Bugatti made international headlines when it became the first automaker to break the 300-mph barrier. The French firm won't return to the Ehra-Lessien track in Germany to try beating its 304-mph record, because it's done chasing speed records for good.

"This was the last time for us," affirmed company boss Stephan Winkelmann during a short speech filmed in the company's factory. "From now on, our minds and our focus will stay on different projects," he added. He stopped short of delivering details about the projects he has in mind.

Bugatti's retirement doesn't come as a surprise; the company had started to shy away from setting speed records after it released the Chiron. At the time, its lost interest came as a surprise, because it had made history on several occasions by reaching jaw-dropping speeds with the Veyron. The 267-mph Super Sport variant of the car held the coveted title of the world's fastest car for years.
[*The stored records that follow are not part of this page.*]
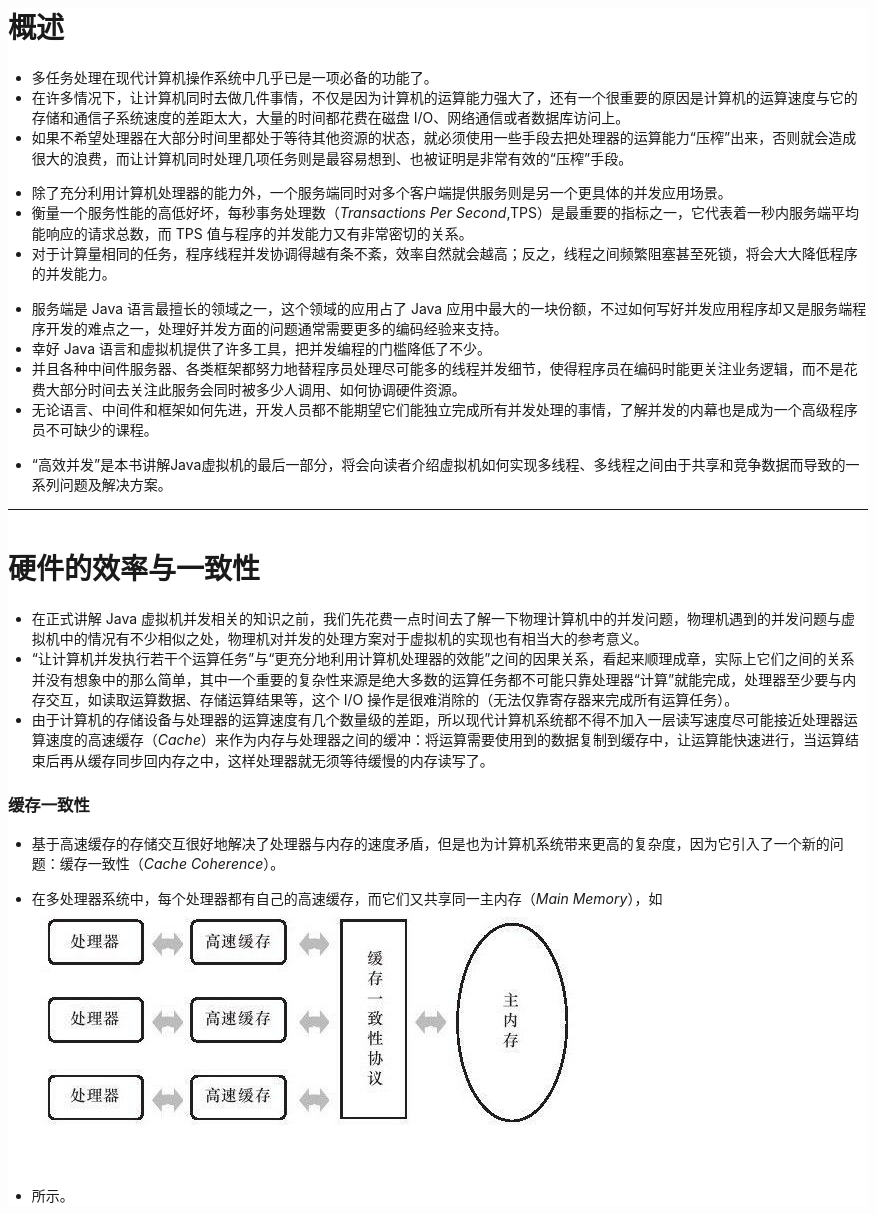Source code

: # 概述

- 多任务处理在现代计算机操作系统中几乎已是一项必备的功能了。
- 在许多情况下，让计算机同时去做几件事情，不仅是因为计算机的运算能力强大了，还有一个很重要的原因是计算机的运算速度与它的存储和通信子系统速度的差距太大，大量的时间都花费在磁盘 I/O、网络通信或者数据库访问上。
- 如果不希望处理器在大部分时间里都处于等待其他资源的状态，就必须使用一些手段去把处理器的运算能力“压榨”出来，否则就会造成很大的浪费，而让计算机同时处理几项任务则是最容易想到、也被证明是非常有效的“压榨”手段。

* 除了充分利用计算机处理器的能力外，一个服务端同时对多个客户端提供服务则是另一个更具体的并发应用场景。
* 衡量一个服务性能的高低好坏，每秒事务处理数（*Transactions Per Second*,TPS）是最重要的指标之一，它代表着一秒内服务端平均能响应的请求总数，而 TPS 值与程序的并发能力又有非常密切的关系。
* 对于计算量相同的任务，程序线程并发协调得越有条不紊，效率自然就会越高；反之，线程之间频繁阻塞甚至死锁，将会大大降低程序的并发能力。

- 服务端是 Java 语言最擅长的领域之一，这个领域的应用占了 Java 应用中最大的一块份额，不过如何写好并发应用程序却又是服务端程序开发的难点之一，处理好并发方面的问题通常需要更多的编码经验来支持。
- 幸好 Java 语言和虚拟机提供了许多工具，把并发编程的门槛降低了不少。
- 并且各种中间件服务器、各类框架都努力地替程序员处理尽可能多的线程并发细节，使得程序员在编码时能更关注业务逻辑，而不是花费大部分时间去关注此服务会同时被多少人调用、如何协调硬件资源。
- 无论语言、中间件和框架如何先进，开发人员都不能期望它们能独立完成所有并发处理的事情，了解并发的内幕也是成为一个高级程序员不可缺少的课程。

* “高效并发”是本书讲解Java虚拟机的最后一部分，将会向读者介绍虚拟机如何实现多线程、多线程之间由于共享和竞争数据而导致的一系列问题及解决方案。

---

# 硬件的效率与一致性

- 在正式讲解 Java 虚拟机并发相关的知识之前，我们先花费一点时间去了解一下物理计算机中的并发问题，物理机遇到的并发问题与虚拟机中的情况有不少相似之处，物理机对并发的处理方案对于虚拟机的实现也有相当大的参考意义。
- “让计算机并发执行若干个运算任务”与“更充分地利用计算机处理器的效能”之间的因果关系，看起来顺理成章，实际上它们之间的关系并没有想象中的那么简单，其中一个重要的复杂性来源是绝大多数的运算任务都不可能只靠处理器“计算”就能完成，处理器至少要与内存交互，如读取运算数据、存储运算结果等，这个 I/O 操作是很难消除的（无法仅靠寄存器来完成所有运算任务）。
- 由于计算机的存储设备与处理器的运算速度有几个数量级的差距，所以现代计算机系统都不得不加入一层读写速度尽可能接近处理器运算速度的高速缓存（*Cache*）来作为内存与处理器之间的缓冲：将运算需要使用到的数据复制到缓存中，让运算能快速进行，当运算结束后再从缓存同步回内存之中，这样处理器就无须等待缓慢的内存读写了。

### 缓存一致性

- 基于高速缓存的存储交互很好地解决了处理器与内存的速度矛盾，但是也为计算机系统带来更高的复杂度，因为它引入了一个新的问题：缓存一致性（*Cache Coherence*）。

- 在多处理器系统中，每个处理器都有自己的高速缓存，而它们又共享同一主内存（*Main Memory*），如 ![图89](https://github.com/walmt/understand_JVM/blob/master/img/89.png?raw=true)

  ​

-  所示。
The company spent much of 2019 celebrating its 110th birthday with special cars like the one-off La Voiture Noire unveiled at the Geneva Motor Show, and the limited-edition Centodieci first shown at The Quail, a Motorsports Gathering in California. While it won't continue releasing two special projects annually in the foreseeable future, Bugatti will keep the momentum going in the coming years.

"One thing is for sure: we will have a great future," Winkelmann concluded. Time will tell whether it involves a long-tail Chiron variant inspired by the record-breaking car, a long-rumored SUV, or something else entirely.